- Selected extract

************

When Winning Isn’t Winning, In Youth Sports or In Life

When Winning Isn’t Winning,
In Youth Sports or In Life

 

This past weekend, I had one of those parenting moments that sticks with you.  Not because it was heartwarming, but because it revealed something deeper about how we raise kids and how that echoes all the way into adulthood.


My daughter plays fourth-grade lacrosse. At this level, the rules are simple and intentional: no stick checking, and teams must make two passes before they can shoot. The idea isn’t to win at all costs. The idea is to teach these 9- and 10-year-old girls how to actually play the game. Cradle. Pass. Catch. Communicate. Learn the fundamentals

 

The score doesn’t matter. The growth does. 

 

But this weekend, we played a neighboring town, and their coach had a very different philosophy. 

Instead of encouraging his players to run offensive sets or work on clean passes, his “strategy” was for two girls to literally drop the ball into each other’s sticks twice, technically meeting the two-pass requirement and then hand it off to their best player to go score. 

That was it. Over and over again. No team play. No development. Just a shortcut to a scoreboard that, let’s be honest, nobody is even really tracking.

************

- Required tasks
1 > According to the youth lacrosse essay, why do the fourth-grade rules ban stick checking and require two passes before a shot? Answer in one to three sentences.
2 > List the basic skills that the youth lacrosse essay names as what the rules are meant to teach.
3 > Continue the youth lacrosse essay from the point where it stops.
The records that come after the youth lacrosse essay have no connection to it.

(Dataset excerpts)
************

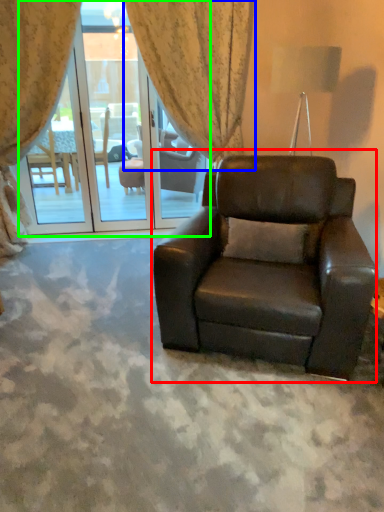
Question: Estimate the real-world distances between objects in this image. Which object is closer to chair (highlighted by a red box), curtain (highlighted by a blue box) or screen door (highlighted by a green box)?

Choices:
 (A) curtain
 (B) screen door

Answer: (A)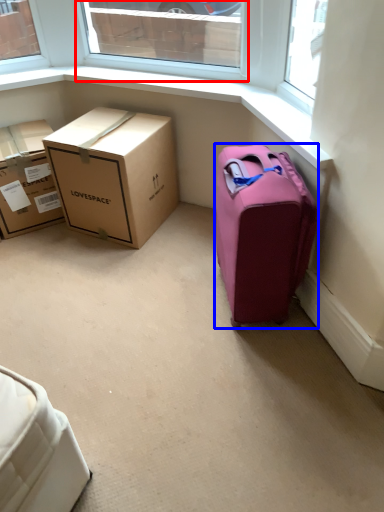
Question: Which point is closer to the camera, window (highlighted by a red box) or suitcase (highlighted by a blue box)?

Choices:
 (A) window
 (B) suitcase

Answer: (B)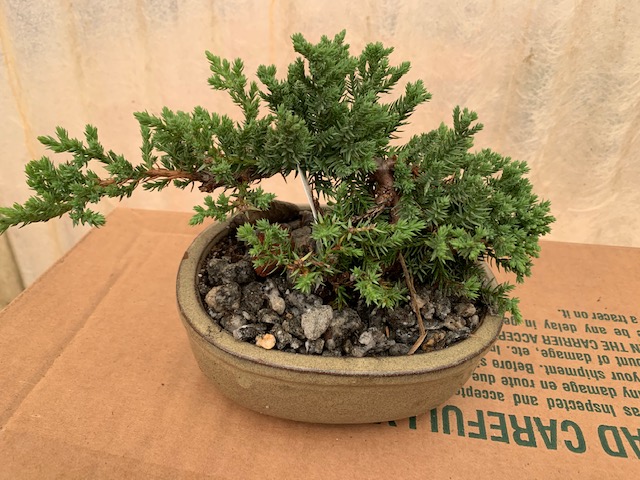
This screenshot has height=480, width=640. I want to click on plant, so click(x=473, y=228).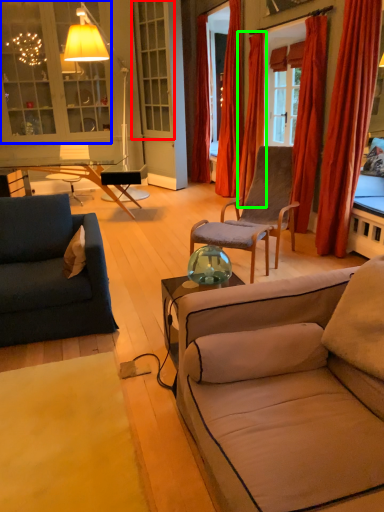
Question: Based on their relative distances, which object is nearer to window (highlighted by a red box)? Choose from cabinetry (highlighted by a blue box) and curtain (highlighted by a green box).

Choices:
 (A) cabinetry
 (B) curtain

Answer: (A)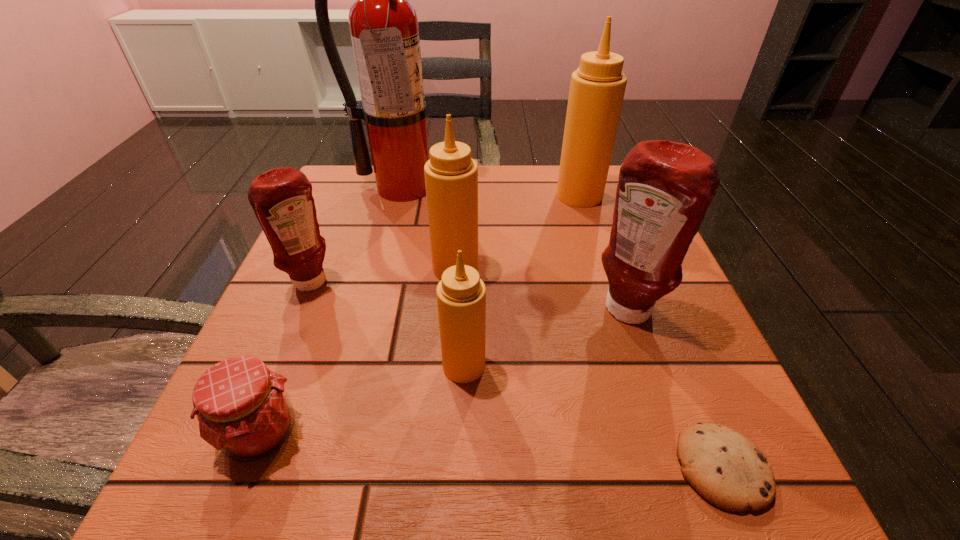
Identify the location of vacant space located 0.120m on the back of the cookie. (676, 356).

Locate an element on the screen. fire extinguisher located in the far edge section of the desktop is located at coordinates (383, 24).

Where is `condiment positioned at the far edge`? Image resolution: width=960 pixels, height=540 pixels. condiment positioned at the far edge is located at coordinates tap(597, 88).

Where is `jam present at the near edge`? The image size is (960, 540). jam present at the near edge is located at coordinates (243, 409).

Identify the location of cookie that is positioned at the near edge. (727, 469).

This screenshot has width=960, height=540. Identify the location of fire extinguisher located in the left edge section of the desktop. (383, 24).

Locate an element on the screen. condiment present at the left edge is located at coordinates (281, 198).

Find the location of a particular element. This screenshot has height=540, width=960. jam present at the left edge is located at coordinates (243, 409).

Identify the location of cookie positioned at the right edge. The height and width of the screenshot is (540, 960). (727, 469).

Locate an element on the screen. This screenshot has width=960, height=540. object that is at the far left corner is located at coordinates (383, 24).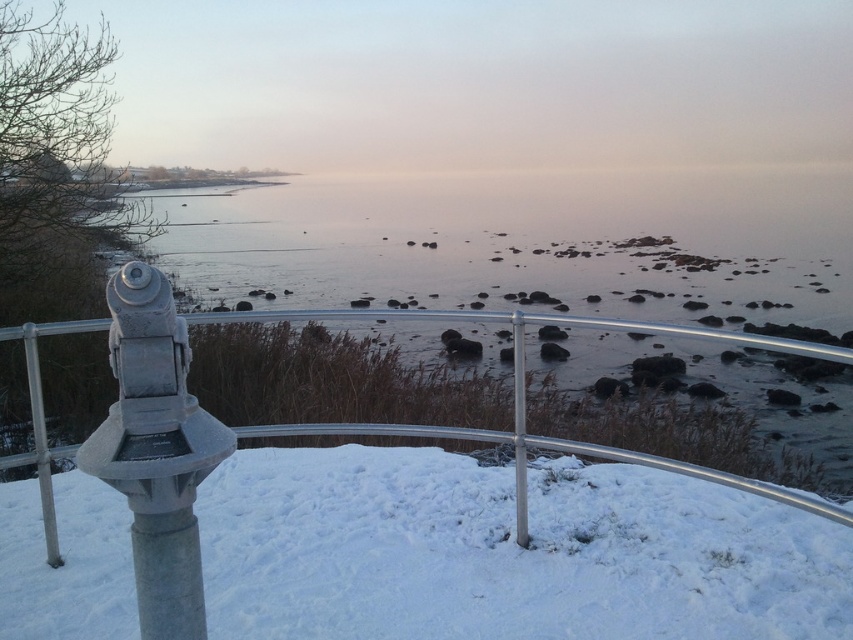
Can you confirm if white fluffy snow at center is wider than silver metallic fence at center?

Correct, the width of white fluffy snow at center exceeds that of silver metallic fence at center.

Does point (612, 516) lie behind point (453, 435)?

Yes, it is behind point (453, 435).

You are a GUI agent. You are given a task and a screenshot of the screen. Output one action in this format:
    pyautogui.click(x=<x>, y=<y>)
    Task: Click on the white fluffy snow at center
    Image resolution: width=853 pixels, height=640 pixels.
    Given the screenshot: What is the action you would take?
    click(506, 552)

************

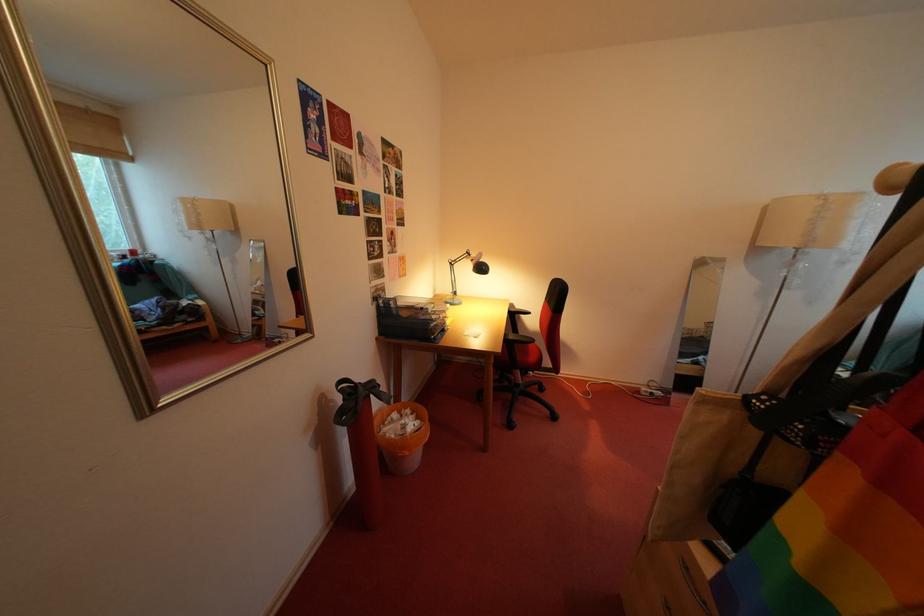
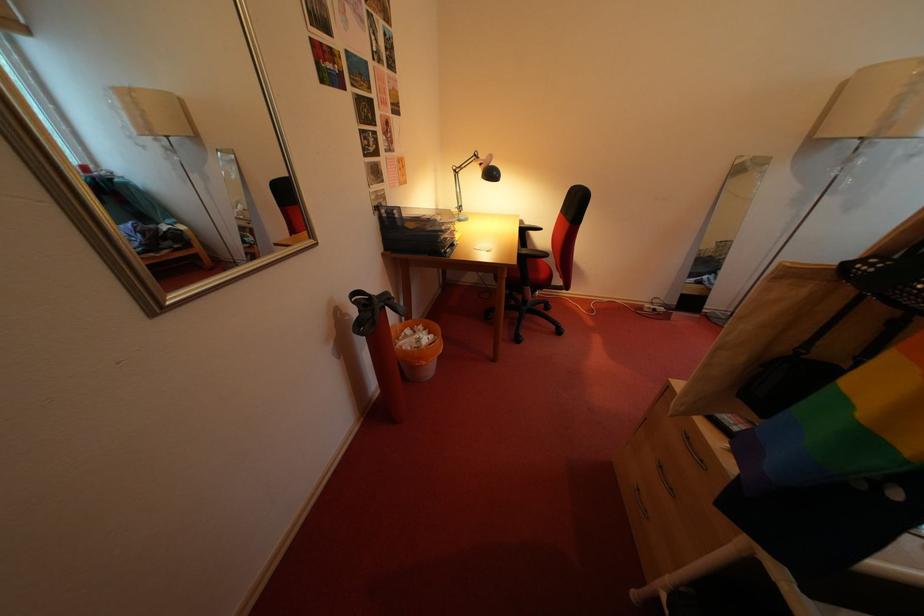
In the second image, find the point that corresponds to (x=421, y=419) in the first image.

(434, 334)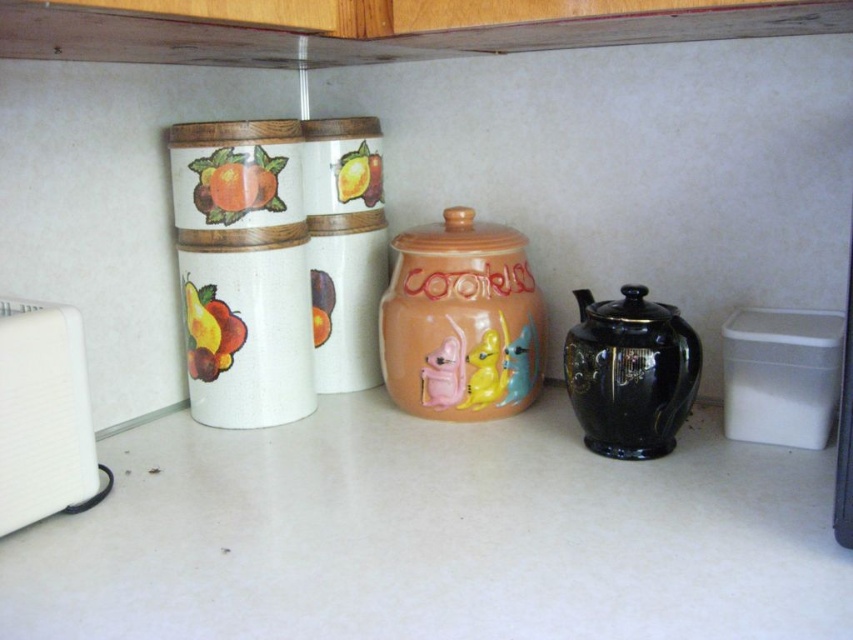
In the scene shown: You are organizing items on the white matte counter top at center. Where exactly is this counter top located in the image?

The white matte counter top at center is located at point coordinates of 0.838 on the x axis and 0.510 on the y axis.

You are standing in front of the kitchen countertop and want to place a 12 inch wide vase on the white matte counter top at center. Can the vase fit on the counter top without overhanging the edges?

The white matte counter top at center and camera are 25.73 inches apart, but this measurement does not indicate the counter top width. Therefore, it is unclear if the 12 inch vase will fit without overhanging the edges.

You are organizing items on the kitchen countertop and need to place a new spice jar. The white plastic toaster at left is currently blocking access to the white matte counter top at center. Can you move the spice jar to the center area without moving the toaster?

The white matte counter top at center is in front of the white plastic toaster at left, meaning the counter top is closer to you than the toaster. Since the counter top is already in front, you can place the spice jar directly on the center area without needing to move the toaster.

************

- Your written answers
1 > The rules are meant to teach the 9- and 10-year-old girls how to actually play the game rather than to win at all costs. They push players to learn the fundamentals, because at this level the growth matters and the score does not.

2 > Cradle, pass, catch, and communicate.

3 >
It wasn’t just lazy coaching. It was a missed opportunity, and it sent a message to those young girls: We don’t trust you to try. We don’t think you’re capable. Just do the bare minimum and let someone else carry the team. 

And that message? It doesn’t stay on the field.

 

The Long Shadow of Bad Coaching

 

Youth sports, when done right, teach us the fundamentals of life. They teach us to try, to fall, to get back up. To communicate. To lose with grace. To win with humility. And to believe that effort and not shortcuts build real success. 

But when a coach decides that winning is more important than teaching, they rob kids of those lessons. They replace growth with fear. And whether we realize it or not, that kind of coaching plants a seed of insecurity that grows up right alongside us. 

Because if your coach didn’t have enough faith in you to try, and if the parents around you didn’t push back on that, what is the message we are sending our young daughters?  

You start to believe that trying isn’t worth it unless you’re guaranteed to win. 

You learn to play it safe. You learn to defer. You learn to stay quiet and let someone else take the shot.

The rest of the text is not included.